Родион умолкает, решившись слушать до конца во что бы то ни стало, а Вера разливается, блестя глазами:
- Приехали они и сразу к бабушке — так и так, благослови, мол, нас. Как снег на голову упали, никто и не чаял — вот так Зоя! Бабушка, как полагается, образ в руки, совет да любовь! — по старинке норовит. Жениху-то и покажись криво, да и Зоя ведь комсомолка — смех один. Ай в чужой монастырь со своим уставом не ходи, — повторяет девочка чьи-то слова, — проглотили как миленькие. Вспомнили и про попа, но тут Зоя в свой нос сделала, не срами ты меня, мама говорит, не те времена. Бабушка согласилась — верно, говорит, Бога вместе с царем в революцию ссадили, а только все покрепче было бы, кабы в церкви венчать после сельсовета. Обошлись, конечно.

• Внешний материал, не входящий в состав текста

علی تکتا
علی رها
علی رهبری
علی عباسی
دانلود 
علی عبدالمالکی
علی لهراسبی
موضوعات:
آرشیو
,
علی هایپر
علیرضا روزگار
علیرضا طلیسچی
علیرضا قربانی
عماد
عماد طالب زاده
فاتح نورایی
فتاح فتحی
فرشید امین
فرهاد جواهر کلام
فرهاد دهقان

А на следующий день зато запрягли трех лошадей в санки, мне дали ленты в гривы заплетать, и потом с ветерком по всему селу уж катались — так катались! Снег блестит — аж глазам больно, гармоника играет, да не одна. Тетя Зоя смеется и плачет, щеки горят, глаза черные-черные, волосы тяжелые, важные — красавица!
С появлением сестры Родион словно вырос на целую голову. Как он и думал, его приняли играть в войну старшие ребята, которыми командовал десятилетний крепыш Женька-второгодник. Женька пробует уже потягивать окурки, которые находит на волейбольной площадке и возле турника у клуба. Вот и сейчас, спрятавшись от взрослых за конюшню, ребята развели костерок и слушают своего атамана.
— Мне скоро двенадцать, — авторитетно заявляет Женька, крепясь между двумя горчайшими затяжками (мужики в поселке курят махру, начальство — "Беломор"), — а с двенадцати лет человек сам решает свои поступки. Вот меня, к примеру, спросят на суде — с кем ты, пацан, хочешь жить, с отцом или с матерью? — Тут Женька мечтательно прищуривается, делая паузу. Ответ заранее всем известен, но ребята молчат. — С отцом, отвечу я. Пусть мать плачет. А ведь выпороть тогда не моги — то же совершеннолетие. Дважды на один вопрос я не отвечаю. Сказал с отцом — значит — с отцом. А то — выпорю! Нервы вымотал! В колонию сдам! Эх, бабы! — Женька сердито втаптывает окурок в землю. — А не найду отца, пойду в леспромхоз, лес валить. Хватит у матери на шее сидеть. Читать, писать умею, что еще надо?!
Ватага согласно кивает, и все идут к речке. Тут, за конюшней, у ребят стоит большой плот, сколоченный из бревен, оставшихся от весеннего сплава. Это их флот. На другом берегу имеется у них штаб-шалаш, замаскированный в густом подлеске. Над ним, на высокой сосне, устроена наблюдательная площадка, с которой хорошо просматриваются все подходы к месту их игр.
У штаба жгут большие костры, пекут в них картошку, отдыхая от разведок, походов и сражений. Тут рассказывают разные страшные истории и мечтают о побеге в дальние страны, где, говорят, не надо учиться и где главное — здоровье.